Однажды в полночь, когда звери на минутку вздремнули, — теперь они продолжали свой путь и ночью, — мимо, осветив неподвижные лопухи, промелькнули жёлтые огни фонарей. Скрежеща, скрипя и колыхаясь, вдоль канавы проехал цирковой фургон. Тогда друзья удалились от дороги и пошли тропинками через молчаливые старые боры. Потом они вновь вышли на раскалённую ленту дороги. Тёплая пушистая пыль пудрила их утомлённые лица.
Иногда путники встречали нищих, бедных стариков и старушек, которые охотно вели их в свои лачуги, где на плите варился скромный ужин.
Кот давно уже не брился, а у петуха торчали колени из рваных и поношенных штанов. Мех лисицы был помят, к нему пристала солома и сосновые иглы — следы последнего ночлега. Элегантные башмачки Хитраска несла, перекинув их через плечо.
И только королевна не унывала; она выросла, и ее розовое личико румянилось сквозь золотистый пух кудрявой бородки.
Девочке нравилось бродяжничать. Она любила слушать рассказы товарищей у костра, опустошать кладовые белок и, шагая по обрызганной солнцем тропинке, будить задумавшиеся деревья радостными криками. Она пробовала научить эхо петь разбойничьи песенки, но эхо ничего не понимало; бессмысленно гикая, оно повторяло лишь последние слова.
Иногда кто-нибудь подвозил друзей или давал им провизии
Однажды днём они натолкнулись на грозных разбойников. Это были старые знакомые: Юлий Пробка — бывший поэт, который повесил лиру на гвоздь, променяв на более выгодное занятие — потрошение богачей; Гуляйнога, который радостно приветствовал зверей, салютуя из пистолета; и сам атаман Уголёк, который накормил друзей сытным обедом и поклялся обезвредить цыгана.

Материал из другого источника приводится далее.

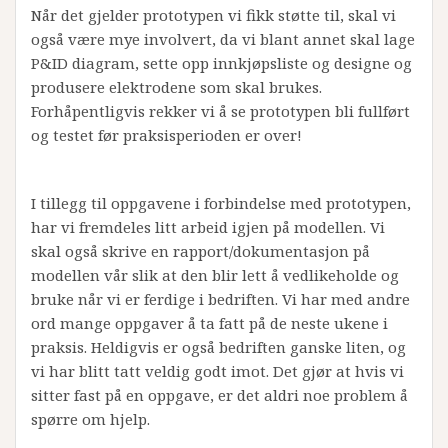
Når det gjelder prototypen vi fikk støtte til, skal vi
også være mye involvert, da vi blant annet skal lage
P&ID diagram, sette opp innkjøpsliste og designe og
produsere elektrodene som skal brukes.
Forhåpentligvis rekker vi å se prototypen bli fullført
og testet før praksisperioden er over!
I tillegg til oppgavene i forbindelse med prototypen,
har vi fremdeles litt arbeid igjen på modellen. Vi
skal også skrive en rapport/dokumentasjon på
modellen vår slik at den blir lett å vedlikeholde og
bruke når vi er ferdige i bedriften. Vi har med andre
ord mange oppgaver å ta fatt på de neste ukene i
praksis. Heldigvis er også bedriften ganske liten, og
vi har blitt tatt veldig godt imot. Det gjør at hvis vi
sitter fast på en oppgave, er det aldri noe problem å
spørre om hjelp.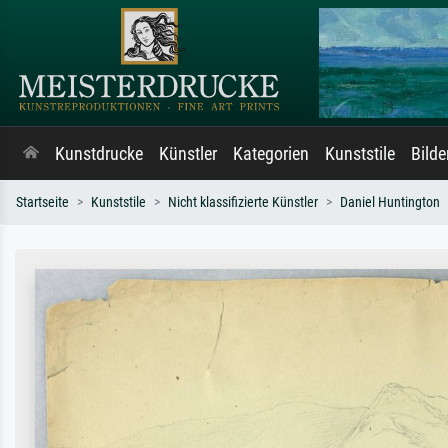
Kunstdrucke
Künstler
Kategorien
Kunststile
Bild
Startseite
Kunststile
Nicht klassifizierte Künstler
Daniel Huntington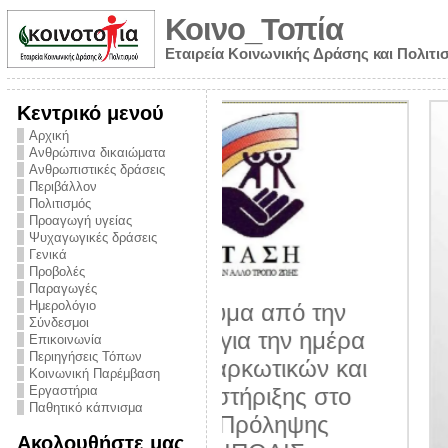
Κοινο_Τοπία
Εταιρεία Κοινωνικής Δράσης και Πολιτι
Κεντρικό μενού
Αρχική
Ανθρώπινα δικαιώματα
Ανθρωπιστικές δράσεις
Περιβάλλον
Πολιτισμός
Προαγωγή υγείας
Ψυχαγωγικές δράσεις
Γενικά
Προβολές
Παραγωγές
Ημερολόγιο
νυμα από την
Σύνδεσμοι
για την ημέρα
Επικοινωνία
Περιηγήσεις Τόπων
ναρκωτικών και
Κοινωνική Παρέμβαση
 στήριξης στο
Εργαστήρια
Παθητικό κάπνισμα
ο Πρόληψης
Ακολουθήστε μας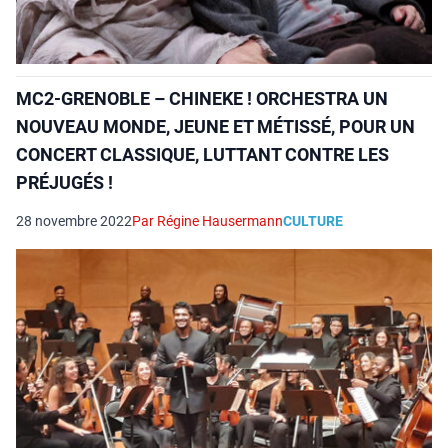
MC2-GRENOBLE – CHINEKE ! ORCHESTRA UN
NOUVEAU MONDE, JEUNE ET MÉTISSÉ, POUR UN
CONCERT CLASSIQUE, LUTTANT CONTRE LES
PRÉJUGÉS !
28 novembre 2022
Par Régine Hausermann
CULTURE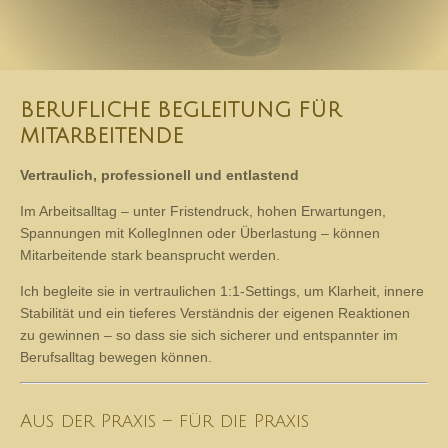
BERUFLICHE BEGLEITUNG FÜR
MITARBEITENDE
Vertraulich, professionell und entlastend
Im Arbeitsalltag – unter Fristendruck, hohen Erwartungen,
Spannungen mit KollegInnen oder Überlastung – können
Mitarbeitende stark beansprucht werden.
Ich begleite sie in vertraulichen 1:1-Settings, um Klarheit, innere
Stabilität und ein tieferes Verständnis der eigenen Reaktionen
zu gewinnen – so dass sie sich sicherer und entspannter im
Berufsalltag bewegen können.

— Мы подкараулим злодея, — обещал он. — Чтобы не пропустить его, я выставлю свой ус поперёк дороги. Даже задремав, я очнусь, потому что лошадь заденет мой ус дышлом.
И друзья отправились дальше. Гуляйнога лежал под деревом, обмахивая свой пунцовый носище шляпой, и отгонял стаю бабочек. Словно паук в паутине, затаился в кустах Уголёк, выставив ус на дорогу.
Жертва Мышибрата
Когда было далеко за полдень, петух распорядился сделать привал. С утра друзья ничего не ели; они шли сквозь чащу едва заметной тропинкой, ведущей скорее к жилищу кабана или оленя, чем к хатам той деревушки, где они намеревались остановиться на ночлег. Мышибрат, опустив лапу в котомку, нашёл там лишь горсть крошек.

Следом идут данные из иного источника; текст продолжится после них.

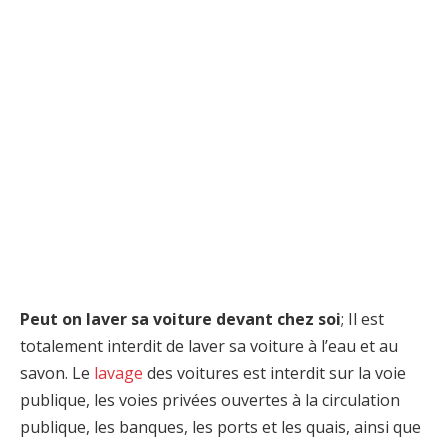
Peut on laver sa voiture devant chez soi
; Il est
totalement interdit de laver sa voiture à l’eau et au
savon. Le
lavage
des voitures est interdit sur la voie
publique, les voies privées ouvertes à la circulation
publique, les banques, les ports et les quais, ainsi que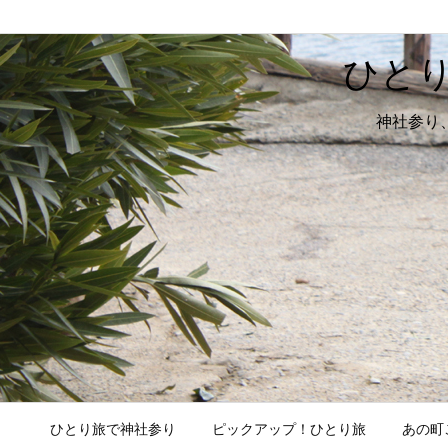
ひと
神社参り
ひとり旅で神社参り
ピックアップ！ひとり旅
あの町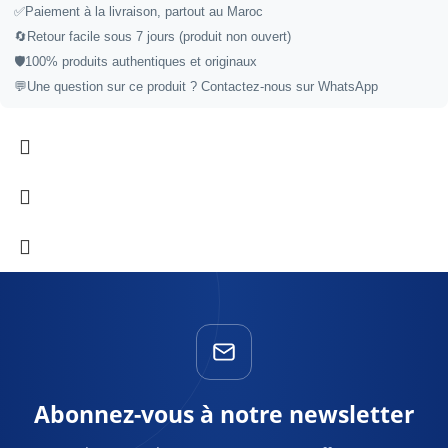
✅
Paiement à la livraison, partout au Maroc
🔄
Retour facile sous 7 jours (produit non ouvert)
🛡️
100% produits authentiques et originaux
💬
Une question sur ce produit ?
Contactez-nous sur WhatsApp
Abonnez-vous à notre newsletter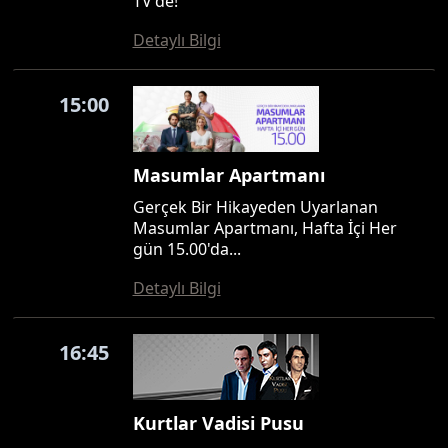
TV'de!
Detaylı Bilgi
15:00
Masumlar Apartmanı
Gerçek Bir Hikayeden Uyarlanan
Masumlar Apartmanı, Hafta İçi Her
gün 15.00'da...
Detaylı Bilgi
16:45
Kurtlar Vadisi Pusu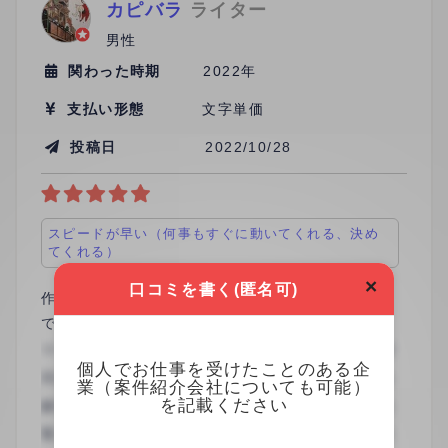
カピバラ
ライター
男性
関わった時期
2022年
支払い形態
文字単価
投稿日
2022/10/28
スピードが早い（何事もすぐに動いてくれる、決め
てくれる）
×
口コミを書く(匿名可)
作業指示が明確であり作業マニュアルが1から10ま
で整っていたため非常に仕事をやりやすかったで
す。 関わる方が複数名いましたので、指示ルートが
個人でお仕事を受けたことのある企
少しだけ分かりにくい場面もありましたが、総じて
※回答をすると、30日間の閲覧権限（全
業（案件紹介会社についても可能）
フリーランスの活用にはとても慣れている印象があ
件）が付与されます。
を記載ください
り、不満はほぼありません。ぜひまた仕事をご一緒
※回答は匿名でも行えます。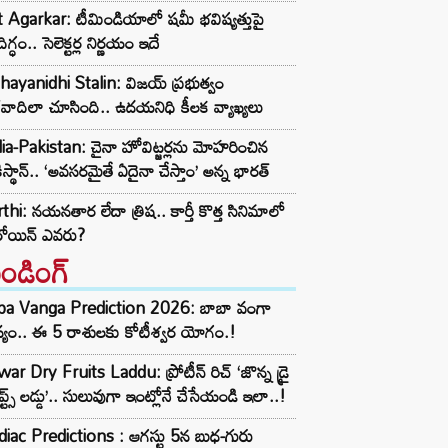
t Agarkar: టీమిండియాలో షమీ భవిష్యత్తుపై
ిగ్ధం.. సెలెక్టర్ల నిర్ణయం ఇదే
ayanidhi Stalin: విజయ్ ప్రభుత్వం
రవాదిలా చూసింది.. ఉదయనిధి కీలక వ్యాఖ్యలు
ia-Pakistan: చైనా హోవిట్జర్లను మోహరించిన
ిస్థాన్.. ‘అవసరమైతే ఏదైనా చేస్తాం’ అన్న భారత్
thi: నయనతార లేదా త్రిష.. కార్తీ కొత్త సినిమాలో
రోయిన్ ఎవరు?
రెండింగ్‌
ba Vanga Prediction 2026: బాబా వంగా
్యం.. ఈ 5 రాశులకు కోటీశ్వర యోగం.!
ar Dry Fruits Laddu: ప్రోటీన్ రిచ్ ‘జొన్న డ్రై
ూప్ట్స్ లడ్డు’.. సులువుగా ఇంట్లోనే చేసేయండి ఇలా..!
iac Predictions : ఆగస్టు 5న బుధ-గురు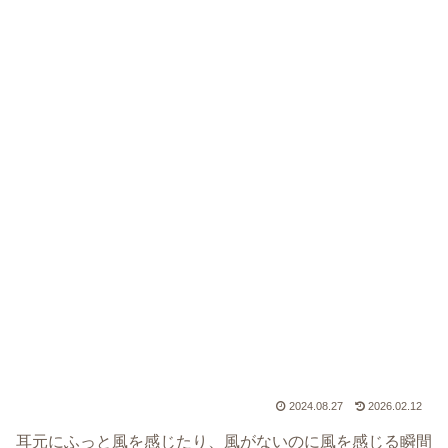
2024.08.27
2026.02.12
耳元にふっと風を感じたり、風がないのに風を感じる瞬間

— Этого, пожалуй, только для блох хватит, — сказал он и тотчас раскаялся в своих словах, потому что при каждом напоминании о своих питомицах Хитраска разражалась рыданиями.
— Вы думаете, что я буду питаться одной ежевикой? — крикнула Виолинка, утирая перепачканное соком личико.

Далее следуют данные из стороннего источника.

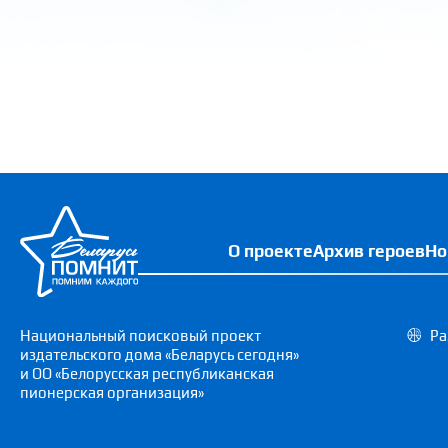
О проекте
Архив героев
Но
Национальный поисковый проект
Ра
издательского дома «Беларусь сегодня»
и ОО «Белорусская республиканская
пионерская организация»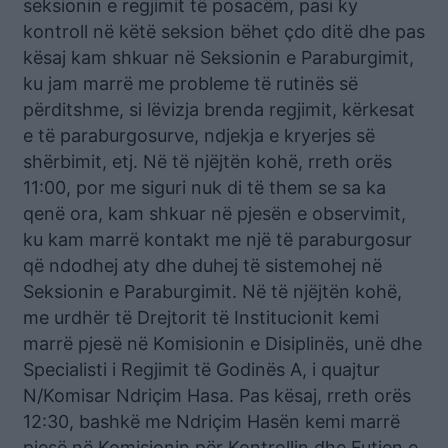
seksionin e regjimit të posacëm, pasi ky
kontroll në këtë seksion bëhet çdo ditë dhe pas
kësaj kam shkuar në Seksionin e Paraburgimit,
ku jam marrë me probleme të rutinës së
përditshme, si lëvizja brenda regjimit, kërkesat
e të paraburgosurve, ndjekja e kryerjes së
shërbimit, etj. Në të njëjtën kohë, rreth orës
11:00, por me siguri nuk di të them se sa ka
qenë ora, kam shkuar në pjesën e observimit,
ku kam marrë kontakt me një të paraburgosur
që ndodhej aty dhe duhej të sistemohej në
Seksionin e Paraburgimit. Në të njëjtën kohë,
me urdhër të Drejtorit të Institucionit kemi
marrë pjesë në Komisionin e Disiplinës, unë dhe
Specialisti i Regjimit të Godinës A, i quajtur
N/Komisar Ndriçim Hasa. Pas kësaj, rreth orës
12:30, bashkë me Ndriçim Hasën kemi marrë
pjesë në Komisionin për Kontrollin dhe Futjen e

— Нам попросту не везёт, — ворчал петух, всматриваясь в гущу леса. Деревни нет как нет…
Друзья двинулись в путь, их тени вытянулись далеко вперёд, предвкушая близкий ночлег и ужин.
— У меня нет уже ни гроша, — шепнула Хитраска, когда они взбирались по песчаной дороге на пригорок.
— Хуже всего то, что нечего продать; мы пропадём, если нам не помогут добрые люди.
«Если в лес с зарёй уйду я, Ноги до колен сотру я», —начала сопя Виолинка; ей ужасно нравились стихи Пробки.
«Вот так мука, вот так страх — возвращаться на руках!» —закончила Хитраска.
Все рассмеялись. Махая узкими крыльями и вереща, над головами друзей кружились ласточки.
— Смотрите, ласточки!
— Что же тут особенного?
— Раз есть ласточки, должны быть и дома.
Прибавив шагу и миновав огромные, сонно вздыхающие поля клевера, друзья остановились на холме. Перед путниками сверкала речушка, над ней шелестели раскидистые вербы. Дорога вела через мост и была перегорожена шлагбаумом, который кто-то украсил затейливыми лиловыми полосками. Чуть дальше виднелись зелёные домики городишка. Разрезая предвечернюю тишину, словно серебряная наковальня, звонил церковный колокол.
Звери перешли мост. Королевна не утерпела и бросила два камня в сонную воду.